Answer:
A.) L = 0.37 μH B) 7.61 Ω
Explanation:
A) At resonance, the circuit behaves like it were purely resistive , so the reactance value must be 0.
So, the following condition must be met:
ω₀*L = 1/ (ω₀*C) ⇒ ω₀² = 1/LC
We know that, for a sinusoidal source, there exists a fixed relationship between the angular frequency ω₀ and the frequency f₀, as follows:
ω₀ = 2*π*f₀
⇒ (2*π*f₀)² = 1/(L*C)
Replacing by the givens (f₀, C), we can solve for L:
L = 1 /((2*π*f₀)²*C) = 1/(2*π*57*10⁶)² Hz²*21*10⁻¹² f = 0.37 μH
b) At resonance, the current can be expressed as follows:
I₀ = V/Z = V/R
We need to find the minimum value of R that satisfies the following equation:
I = 0.5 I₀ = 0.5 V/R = V/Z
⇒ 0.5/R = 1/√(R²+X²)
Squaring both sides , we have:
(0.5)²/R² = 1/ (R²+X²)
⇒ 0.25 (R²+X²) = R² ⇒ R² = X² / 3
We need to find the value of R that satisfies the requested condition througout the frequency range.

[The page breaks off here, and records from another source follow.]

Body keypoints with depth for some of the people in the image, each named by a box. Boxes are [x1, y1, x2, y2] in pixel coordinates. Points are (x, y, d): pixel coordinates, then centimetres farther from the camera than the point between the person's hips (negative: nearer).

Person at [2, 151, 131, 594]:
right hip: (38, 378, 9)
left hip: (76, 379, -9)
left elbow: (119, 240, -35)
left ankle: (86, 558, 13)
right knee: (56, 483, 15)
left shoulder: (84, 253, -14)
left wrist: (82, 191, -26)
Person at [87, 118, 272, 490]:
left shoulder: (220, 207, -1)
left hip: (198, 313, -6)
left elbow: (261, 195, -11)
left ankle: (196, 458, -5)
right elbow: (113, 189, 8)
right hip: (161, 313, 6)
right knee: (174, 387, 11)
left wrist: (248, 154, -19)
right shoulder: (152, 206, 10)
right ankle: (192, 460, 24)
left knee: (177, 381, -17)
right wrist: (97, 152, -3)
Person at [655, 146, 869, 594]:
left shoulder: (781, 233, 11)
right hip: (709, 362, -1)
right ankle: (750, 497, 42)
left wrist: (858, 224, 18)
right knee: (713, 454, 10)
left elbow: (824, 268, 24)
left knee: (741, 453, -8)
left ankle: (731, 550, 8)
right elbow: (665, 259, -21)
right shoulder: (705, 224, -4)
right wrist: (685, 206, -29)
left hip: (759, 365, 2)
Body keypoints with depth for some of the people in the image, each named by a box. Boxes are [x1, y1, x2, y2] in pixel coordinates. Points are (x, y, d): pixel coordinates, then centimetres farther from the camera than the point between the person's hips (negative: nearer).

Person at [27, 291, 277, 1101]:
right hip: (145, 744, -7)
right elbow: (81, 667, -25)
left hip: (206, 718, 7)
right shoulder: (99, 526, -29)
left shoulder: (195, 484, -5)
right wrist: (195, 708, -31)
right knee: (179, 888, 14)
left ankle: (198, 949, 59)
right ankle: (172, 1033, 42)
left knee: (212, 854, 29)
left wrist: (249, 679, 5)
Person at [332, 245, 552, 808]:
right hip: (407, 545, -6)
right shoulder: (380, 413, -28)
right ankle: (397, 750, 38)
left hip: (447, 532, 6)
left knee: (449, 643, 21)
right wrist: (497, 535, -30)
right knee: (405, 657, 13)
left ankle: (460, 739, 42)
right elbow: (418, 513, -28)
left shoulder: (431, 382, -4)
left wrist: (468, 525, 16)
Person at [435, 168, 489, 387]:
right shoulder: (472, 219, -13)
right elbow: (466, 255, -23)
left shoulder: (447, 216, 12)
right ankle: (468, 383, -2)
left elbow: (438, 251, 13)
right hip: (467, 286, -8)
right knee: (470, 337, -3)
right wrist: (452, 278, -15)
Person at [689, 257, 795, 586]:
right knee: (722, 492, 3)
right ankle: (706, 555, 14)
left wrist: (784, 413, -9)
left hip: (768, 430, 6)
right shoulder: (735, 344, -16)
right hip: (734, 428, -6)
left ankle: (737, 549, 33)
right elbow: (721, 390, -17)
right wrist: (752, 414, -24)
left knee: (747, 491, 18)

So, we need to find out the value of the reactance X in the lowest and highest frequency, as follows:
Xlow = ωlow * L - 1/(ωlow*C)
⇒ Xlow = ( (2*π*54*10⁶)*0.37*10⁻⁶) - 1/ ((2*π*54*10⁶)*21*10⁻¹²) = -14.81Ω
Xhi = ωhi * L - 1/(ωhi*C)
⇒ Xhi = ( (2*π*60*10⁶)*0.37*10⁻⁶) - 1/ ((2*π*60*10⁶)*21*10⁻¹²) = 13.18Ω
For these reactance values, we can find the corresponding values of R as follows:
Rlow² = Xlow²/3 = (-14.81)²/3 = 75Ω² ⇒ Rlow = 8.55 Ω
Rhi² = Xhi² / 3 = (13.18)²/3 = 56.33Ω² ⇒Rhi = 7.61 Ω
The minimum value of R that satisfies the requested condition is R= 7.61ΩΩ.